He said the industry went through a similar situation in 2015 when OPEC tried to destroy American shale producers by lowering the price, but it didn't work. He said the industry got more efficient and lowered its costs, but if this is not just a short-lived episode, the industry doesn't have that kind of fat to trim this time around.

Ness said the industry in the Bakken has done well to "squeeze the economics" to become competitive around $50 a barrel, but it becomes more difficult when the prices are much lower than that mark.

Will this be like the 2015 crash?

"It's really a question of how long it stays at those levels and what the individual decisions of those companies are," Ness said.

He said the advantage North Dakota may have is that "the core of the Bakken is still the best place to put a dollar in the American oil shale business."

Ness said he hopes that the effects of the price drop are buffered in North Dakota as a result.

Lynn Helms, director of the state Department of Mineral Resources, released a statement Monday saying while it’s never a good time for such a significant price drop, “the timing of this drop does allow the state to plan ahead for the next legislative session and will allow lawmakers to adjust priorities in preparation for the next biennium.”

Stored data entries:
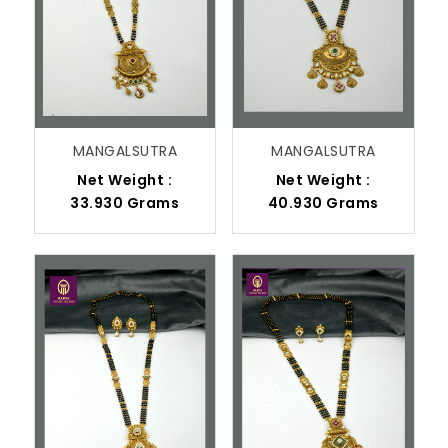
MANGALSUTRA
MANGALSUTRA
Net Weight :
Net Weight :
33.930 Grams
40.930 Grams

--

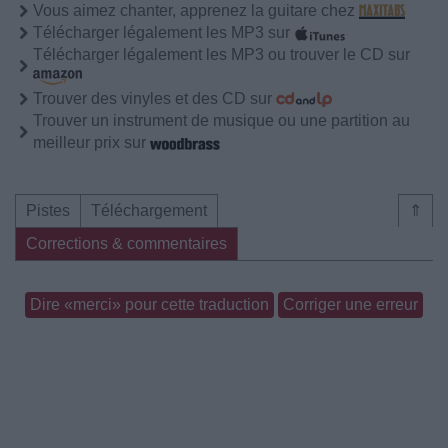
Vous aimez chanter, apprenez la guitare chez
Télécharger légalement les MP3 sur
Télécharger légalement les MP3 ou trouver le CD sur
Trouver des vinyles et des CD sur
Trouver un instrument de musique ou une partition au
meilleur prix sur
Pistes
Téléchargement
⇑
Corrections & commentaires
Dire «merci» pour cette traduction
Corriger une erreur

...

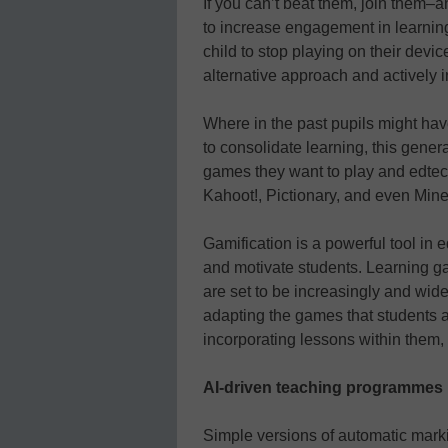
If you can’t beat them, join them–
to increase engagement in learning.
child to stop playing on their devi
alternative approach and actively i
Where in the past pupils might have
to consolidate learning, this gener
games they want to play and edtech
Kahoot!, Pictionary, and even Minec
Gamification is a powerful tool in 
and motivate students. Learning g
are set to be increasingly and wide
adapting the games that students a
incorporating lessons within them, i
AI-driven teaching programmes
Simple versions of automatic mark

● What needs to be done
Reproduce the entire passage about the oil price drop and the Bakken word for word.

● The completed task
He said the industry went through a similar situation in 2015 when OPEC tried to destroy American shale producers by lowering the price, but it didn't work. He said the industry got more efficient and lowered its costs, but if this is not just a short-lived episode, the industry doesn't have that kind of fat to trim this time around.

Ness said the industry in the Bakken has done well to "squeeze the economics" to become competitive around $50 a barrel, but it becomes more difficult when the prices are much lower than that mark.

Will this be like the 2015 crash?

"It's really a question of how long it stays at those levels and what the individual decisions of those companies are," Ness said.

He said the advantage North Dakota may have is that "the core of the Bakken is still the best place to put a dollar in the American oil shale business."

Ness said he hopes that the effects of the price drop are buffered in North Dakota as a result.

Lynn Helms, director of the state Department of Mineral Resources, released a statement Monday saying while it’s never a good time for such a significant price drop, “the timing of this drop does allow the state to plan ahead for the next legislative session and will allow lawmakers to adjust priorities in preparation for the next biennium.”